Aw that sounds so lovely and cosy.

OP posts:
GrannyWeatherwaxsHatpin · 05/10/2022 20:47

If there’s lots of fat (Christmas goose, for example) then it gets left to cool and the dolloped into a storage box in the freezer to make roast potatoes. The dolloping makes it easier to break off a lump to use and not have to defrost the whole lot. Last time I did goose, the fat lasted me well into the summer…

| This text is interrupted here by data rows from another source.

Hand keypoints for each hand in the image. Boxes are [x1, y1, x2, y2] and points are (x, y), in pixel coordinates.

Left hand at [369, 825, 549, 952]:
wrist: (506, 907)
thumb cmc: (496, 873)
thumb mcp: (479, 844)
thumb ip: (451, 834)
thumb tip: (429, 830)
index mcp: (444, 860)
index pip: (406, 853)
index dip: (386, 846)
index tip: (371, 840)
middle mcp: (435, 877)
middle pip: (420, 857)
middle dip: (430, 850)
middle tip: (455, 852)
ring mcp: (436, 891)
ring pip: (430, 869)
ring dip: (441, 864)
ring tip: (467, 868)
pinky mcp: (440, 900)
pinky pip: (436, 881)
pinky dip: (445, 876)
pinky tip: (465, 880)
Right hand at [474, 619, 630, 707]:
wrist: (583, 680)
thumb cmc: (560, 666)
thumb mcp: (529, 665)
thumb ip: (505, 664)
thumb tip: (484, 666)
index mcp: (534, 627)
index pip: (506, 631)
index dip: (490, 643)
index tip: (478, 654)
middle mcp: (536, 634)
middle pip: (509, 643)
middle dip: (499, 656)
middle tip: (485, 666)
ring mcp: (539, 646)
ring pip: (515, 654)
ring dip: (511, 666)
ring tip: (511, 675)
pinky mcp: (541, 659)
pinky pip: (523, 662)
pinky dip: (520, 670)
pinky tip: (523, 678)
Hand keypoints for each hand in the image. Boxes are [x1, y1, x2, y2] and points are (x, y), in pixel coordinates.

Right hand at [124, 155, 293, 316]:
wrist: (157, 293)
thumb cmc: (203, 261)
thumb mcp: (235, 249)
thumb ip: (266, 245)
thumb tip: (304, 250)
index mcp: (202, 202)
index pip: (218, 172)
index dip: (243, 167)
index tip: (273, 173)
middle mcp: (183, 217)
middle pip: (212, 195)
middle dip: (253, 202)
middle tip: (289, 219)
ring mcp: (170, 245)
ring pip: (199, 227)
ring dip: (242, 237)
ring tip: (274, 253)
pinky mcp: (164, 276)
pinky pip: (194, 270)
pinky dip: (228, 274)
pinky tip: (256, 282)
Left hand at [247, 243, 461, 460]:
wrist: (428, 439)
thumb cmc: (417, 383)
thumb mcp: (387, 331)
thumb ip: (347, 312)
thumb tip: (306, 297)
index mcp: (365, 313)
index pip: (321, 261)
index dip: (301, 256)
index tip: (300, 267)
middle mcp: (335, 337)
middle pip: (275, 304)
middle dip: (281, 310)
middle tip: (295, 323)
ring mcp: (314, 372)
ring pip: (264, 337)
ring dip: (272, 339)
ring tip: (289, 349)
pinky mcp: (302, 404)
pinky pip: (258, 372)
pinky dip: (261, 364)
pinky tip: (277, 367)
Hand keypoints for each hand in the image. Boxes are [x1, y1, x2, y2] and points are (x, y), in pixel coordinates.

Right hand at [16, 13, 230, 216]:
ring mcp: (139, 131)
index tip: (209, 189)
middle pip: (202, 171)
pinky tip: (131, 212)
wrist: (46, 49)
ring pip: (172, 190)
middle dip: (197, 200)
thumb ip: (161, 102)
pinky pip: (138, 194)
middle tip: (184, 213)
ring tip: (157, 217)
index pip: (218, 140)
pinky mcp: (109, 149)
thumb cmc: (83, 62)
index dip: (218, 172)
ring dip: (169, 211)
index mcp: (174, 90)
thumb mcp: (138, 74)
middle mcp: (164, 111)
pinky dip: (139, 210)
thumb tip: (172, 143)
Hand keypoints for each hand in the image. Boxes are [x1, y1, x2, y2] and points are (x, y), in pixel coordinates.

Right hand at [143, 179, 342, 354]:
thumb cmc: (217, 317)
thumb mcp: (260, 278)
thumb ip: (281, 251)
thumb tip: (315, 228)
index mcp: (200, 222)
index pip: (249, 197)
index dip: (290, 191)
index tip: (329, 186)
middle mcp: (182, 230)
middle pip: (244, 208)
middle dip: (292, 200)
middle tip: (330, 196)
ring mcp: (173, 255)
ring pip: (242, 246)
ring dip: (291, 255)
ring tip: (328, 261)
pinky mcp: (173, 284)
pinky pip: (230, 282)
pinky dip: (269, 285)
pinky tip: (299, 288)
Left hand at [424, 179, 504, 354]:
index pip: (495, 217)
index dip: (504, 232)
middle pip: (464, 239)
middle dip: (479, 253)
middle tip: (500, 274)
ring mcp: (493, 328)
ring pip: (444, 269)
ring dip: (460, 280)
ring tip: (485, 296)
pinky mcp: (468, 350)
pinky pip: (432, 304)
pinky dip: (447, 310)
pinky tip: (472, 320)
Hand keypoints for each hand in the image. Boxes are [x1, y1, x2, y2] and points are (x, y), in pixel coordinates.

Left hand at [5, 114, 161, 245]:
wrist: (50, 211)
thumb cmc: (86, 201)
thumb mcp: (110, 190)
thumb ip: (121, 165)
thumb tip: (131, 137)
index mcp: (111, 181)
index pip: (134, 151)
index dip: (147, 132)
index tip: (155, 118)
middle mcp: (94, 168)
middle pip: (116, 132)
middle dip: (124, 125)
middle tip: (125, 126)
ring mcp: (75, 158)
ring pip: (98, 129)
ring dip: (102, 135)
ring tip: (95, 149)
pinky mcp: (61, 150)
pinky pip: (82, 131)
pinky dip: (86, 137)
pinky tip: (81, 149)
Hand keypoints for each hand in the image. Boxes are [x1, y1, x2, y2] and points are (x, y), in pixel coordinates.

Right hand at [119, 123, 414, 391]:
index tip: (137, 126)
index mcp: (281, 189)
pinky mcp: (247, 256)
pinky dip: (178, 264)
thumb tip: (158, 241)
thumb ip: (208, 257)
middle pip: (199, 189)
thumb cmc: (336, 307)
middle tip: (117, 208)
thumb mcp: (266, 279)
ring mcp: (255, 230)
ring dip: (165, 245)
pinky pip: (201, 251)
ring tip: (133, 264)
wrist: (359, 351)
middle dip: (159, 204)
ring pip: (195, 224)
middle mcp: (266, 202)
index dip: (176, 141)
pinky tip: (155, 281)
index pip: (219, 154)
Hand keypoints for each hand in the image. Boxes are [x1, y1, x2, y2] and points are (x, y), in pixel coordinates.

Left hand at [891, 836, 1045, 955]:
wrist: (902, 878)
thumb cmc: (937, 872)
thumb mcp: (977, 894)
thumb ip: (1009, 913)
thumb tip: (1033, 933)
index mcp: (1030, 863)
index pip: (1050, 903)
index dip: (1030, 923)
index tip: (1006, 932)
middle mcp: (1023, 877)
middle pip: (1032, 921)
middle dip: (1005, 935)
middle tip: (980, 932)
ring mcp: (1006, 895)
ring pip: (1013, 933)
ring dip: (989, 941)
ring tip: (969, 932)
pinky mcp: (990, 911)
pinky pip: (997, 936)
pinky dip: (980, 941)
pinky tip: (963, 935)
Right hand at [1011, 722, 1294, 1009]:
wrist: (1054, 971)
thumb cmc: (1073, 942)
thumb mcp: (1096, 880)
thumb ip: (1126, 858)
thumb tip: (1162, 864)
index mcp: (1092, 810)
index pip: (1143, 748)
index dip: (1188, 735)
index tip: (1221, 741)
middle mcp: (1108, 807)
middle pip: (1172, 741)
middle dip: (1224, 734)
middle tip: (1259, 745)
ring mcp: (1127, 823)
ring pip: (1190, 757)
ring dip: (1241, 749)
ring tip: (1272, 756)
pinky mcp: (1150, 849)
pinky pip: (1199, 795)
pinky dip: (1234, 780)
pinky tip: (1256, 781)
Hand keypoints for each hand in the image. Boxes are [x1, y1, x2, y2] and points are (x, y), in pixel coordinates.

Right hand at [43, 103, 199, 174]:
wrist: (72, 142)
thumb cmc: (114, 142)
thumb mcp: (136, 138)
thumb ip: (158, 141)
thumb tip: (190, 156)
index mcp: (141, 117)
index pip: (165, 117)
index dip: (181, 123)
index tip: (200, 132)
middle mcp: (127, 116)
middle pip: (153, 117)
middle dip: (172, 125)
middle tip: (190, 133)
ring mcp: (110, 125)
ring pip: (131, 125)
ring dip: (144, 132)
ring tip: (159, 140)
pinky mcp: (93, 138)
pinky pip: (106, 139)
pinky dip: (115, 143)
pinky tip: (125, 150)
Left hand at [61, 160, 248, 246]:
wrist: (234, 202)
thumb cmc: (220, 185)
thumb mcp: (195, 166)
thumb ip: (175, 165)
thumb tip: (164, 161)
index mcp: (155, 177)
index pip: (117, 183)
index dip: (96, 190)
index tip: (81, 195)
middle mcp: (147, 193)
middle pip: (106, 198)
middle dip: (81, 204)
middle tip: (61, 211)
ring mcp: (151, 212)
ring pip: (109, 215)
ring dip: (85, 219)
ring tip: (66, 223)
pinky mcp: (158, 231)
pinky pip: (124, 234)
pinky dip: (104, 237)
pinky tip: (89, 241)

Otherwise it either gets stored in the fridge to use as cooking fat over a shorter period of time, or (particularly if it’s got lots of lovely meaty burnt bits in), it gets spread on bread, sprinkled with plenty of salt and scoffed. Delicious!

MaybeIWillFuckOffThen · 05/10/2022 20:50

We started having a duck or goose at Christmas PURELY so we'd then get enough fat run off to make the best roast potatoes for the rest of the year 😆

notdaddycool · 05/10/2022 20:51

Goes in the compost

Booklover3 · 05/10/2022 21:37

notdaddycool · 05/10/2022 20:51

Goes in the compost

Doesn’t that attract rats?

WashableVelvet · 05/10/2022 21:41

The fat on top is for the next lot of roast potatoes or roast veg (much nicer than just baking veg in a bit of olive oil). The jelly underneath becomes stock for the next risotto!